Hardware Is Back: The $349 Device That Wants to Be the Lock Between AI Agents and the Real World

AI agents can now wire money, deploy code, and move data at machine speed. The button that authorizes any of it is usually a phone notification or a browser prompt running on the same machine as the agent — which means a compromised agent can approve its own actions. Foundation Devices has a different answer: a $349 dedicated device with its own screen, processor, and operating system, designed to sit between an AI agent and the consequences of its decisions.

Passport Prime is what Foundation calls "the world's first Human Authority Hardware" Foundation product page. It is a Bitcoin hardware wallet, FIDO security key (the kind of hardware token that replaces a password with something you carry), 2FA storage, and 50 gigabytes of encrypted file space in one device Foundation product page. It ships today. The company raised $6.4 million to build it, led by Fulgur Ventures, bringing total funding to $16.5 million Globe Newswire press release.

That is the product. The interesting story is the one Foundation CEO Zach Herbert told without quite saying it directly: "Every era has its key management problem. For Bitcoin it was self-custody. For the agentic era it is who actually authorizes the decisions an AI agent takes on someone's behalf" Globe Newswire press release.

He is right that there is a problem. IBM and Salesforce estimate that over one billion AI agents will be in operation worldwide by the end of 2026. The global agentic AI market reached $7.6 billion in 2025 and is projected to grow at over 40 percent annually through 2034 Ledger blog. These agents can spend money, deploy code, access systems, and move data at machine speed. The authorization layer for all of that — the thing that answers did a human actually approve this — is currently a browser prompt, a phone notification, or a policy engine running on the same machine as the agent. None of that is satisfying when the action is wiring $50,000 or deploying to production.
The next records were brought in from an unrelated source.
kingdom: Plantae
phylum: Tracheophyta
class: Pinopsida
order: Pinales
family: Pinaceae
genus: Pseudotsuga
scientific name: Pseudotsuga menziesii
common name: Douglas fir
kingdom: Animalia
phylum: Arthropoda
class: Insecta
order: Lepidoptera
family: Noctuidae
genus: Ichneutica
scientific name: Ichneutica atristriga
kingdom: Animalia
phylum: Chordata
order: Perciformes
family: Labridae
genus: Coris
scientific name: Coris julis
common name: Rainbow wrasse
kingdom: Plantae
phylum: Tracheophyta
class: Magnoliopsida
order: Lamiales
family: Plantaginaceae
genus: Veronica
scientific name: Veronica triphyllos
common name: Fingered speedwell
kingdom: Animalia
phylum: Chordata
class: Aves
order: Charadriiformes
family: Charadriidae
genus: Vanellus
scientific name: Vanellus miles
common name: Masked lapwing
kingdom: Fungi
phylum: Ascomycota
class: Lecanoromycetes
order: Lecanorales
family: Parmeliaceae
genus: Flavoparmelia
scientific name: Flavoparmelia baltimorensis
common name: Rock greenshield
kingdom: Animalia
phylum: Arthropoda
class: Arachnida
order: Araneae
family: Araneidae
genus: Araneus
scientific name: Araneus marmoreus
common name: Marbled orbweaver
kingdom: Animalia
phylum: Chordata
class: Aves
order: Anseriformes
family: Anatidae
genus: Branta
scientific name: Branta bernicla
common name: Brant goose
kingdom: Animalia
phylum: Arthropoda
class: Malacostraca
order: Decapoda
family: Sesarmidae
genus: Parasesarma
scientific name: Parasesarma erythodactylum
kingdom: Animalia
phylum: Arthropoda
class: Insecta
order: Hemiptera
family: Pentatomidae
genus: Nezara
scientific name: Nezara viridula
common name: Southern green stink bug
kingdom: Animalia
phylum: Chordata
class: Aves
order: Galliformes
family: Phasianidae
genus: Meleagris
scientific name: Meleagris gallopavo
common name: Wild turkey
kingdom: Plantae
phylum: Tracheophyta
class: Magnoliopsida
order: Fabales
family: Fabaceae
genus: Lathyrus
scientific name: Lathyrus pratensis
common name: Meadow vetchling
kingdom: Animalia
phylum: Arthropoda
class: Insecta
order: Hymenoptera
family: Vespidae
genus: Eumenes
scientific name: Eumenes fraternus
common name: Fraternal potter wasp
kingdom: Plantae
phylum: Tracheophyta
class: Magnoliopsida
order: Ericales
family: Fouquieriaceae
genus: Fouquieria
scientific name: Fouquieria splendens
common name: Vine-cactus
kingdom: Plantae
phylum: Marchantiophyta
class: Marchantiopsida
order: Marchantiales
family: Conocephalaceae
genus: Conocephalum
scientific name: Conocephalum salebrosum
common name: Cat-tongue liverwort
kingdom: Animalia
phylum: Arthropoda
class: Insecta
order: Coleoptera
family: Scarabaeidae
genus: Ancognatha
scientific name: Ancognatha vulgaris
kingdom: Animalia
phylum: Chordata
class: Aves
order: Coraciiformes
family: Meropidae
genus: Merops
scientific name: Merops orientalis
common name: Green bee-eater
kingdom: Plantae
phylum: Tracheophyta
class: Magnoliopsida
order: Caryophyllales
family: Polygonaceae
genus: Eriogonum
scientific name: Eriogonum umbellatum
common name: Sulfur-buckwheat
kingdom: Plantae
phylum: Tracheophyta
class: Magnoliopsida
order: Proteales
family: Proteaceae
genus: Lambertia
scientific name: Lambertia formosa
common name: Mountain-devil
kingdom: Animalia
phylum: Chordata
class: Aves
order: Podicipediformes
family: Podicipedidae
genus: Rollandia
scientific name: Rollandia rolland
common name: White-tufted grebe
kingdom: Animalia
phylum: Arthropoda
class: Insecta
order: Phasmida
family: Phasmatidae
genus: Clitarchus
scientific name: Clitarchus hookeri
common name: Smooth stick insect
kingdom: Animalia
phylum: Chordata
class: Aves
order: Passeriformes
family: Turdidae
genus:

When an agent wants to do something consequential on Passport Prime, the request surfaces on the device's display. The human approves through a confirmation prompt on hardware isolated from the host device's operating system — an app cannot spoof the system prompt, and sensitive operations like seed retrieval require the KeyOS-controlled UI to intermediate KeyOS security model. The action then executes.

This is not a new idea. Ledger has been making the same argument for crypto custody for years, and its agents-propose-humans-sign framework, as Ledger chief human agency officer Ian Rogers describes it, maps directly onto what Foundation is building Ledger blog. What Ledger has that Foundation does not is existing enterprise customers: its Ledger Enterprise Trade product is already being used by at least one quant fund to require human sign-off on AI-initiated crypto transfers, giving it real deployment data and a proof-of-concept for the governance stack. Yubico FIDO keys already serve a similar function for login across millions of users, and a firmware update could extend that pattern to agent authorization — Yubico has the manufacturing scale and existing enterprise relationships that Foundation lacks. The IETF has an active working draft on workload identity for AI agents, authored by Huawei researchers, that describes hardware-signed authorization requests as a core requirement IETF Internet-Draft. Every serious security practitioner who has looked at the agentic AI stack has reached the same conclusion: software-only authorization is not the answer when the software itself is the attack surface.

What is new is the framing. For two decades, the conventional wisdom in tech was that software ate everything and hardware was a commodity — a board to hold the chips that ran other people's code. The companies that mattered were the ones writing the software. Foundation's pitch inverts that. It positions the hardware device not as infrastructure but as governance: the point of last resort between an autonomous system and the consequences of its actions.

That positioning matters more than the $6.4 million. The real question is whether the rest of the hardware industry agrees. NVIDIA, Intel, Qualcomm, and the major chipmakers have spent thirty years watching software companies capture the value in computing. If AI agents require a mandatory hardware authorization step before they can spend money or touch production systems, the chipmakers become unavoidable infrastructure partners — not just component suppliers. Every AI agent stack that wants enterprise customers will need an answer to the same question Foundation is trying to own: who approves this, and on what hardware?

That is the bet. It is not a bet on Passport Prime specifically — $349 is niche, Ledger is bigger and already has enterprise deployments, Yubico has existing FIDO infrastructure that could serve the same function with a firmware update. The KeyOS SDK is in public beta and the AI agent authorization flow is not yet publicly documented; what Foundation is selling today is a Bitcoin wallet and FIDO key that could, in principle, serve as that authorization layer. Whether it will actually become the standard or remain a niche product for crypto-native shops is the open question.

Passport Prime is the opening move. The response from the chipmakers will determine whether this stays a niche or becomes infrastructure.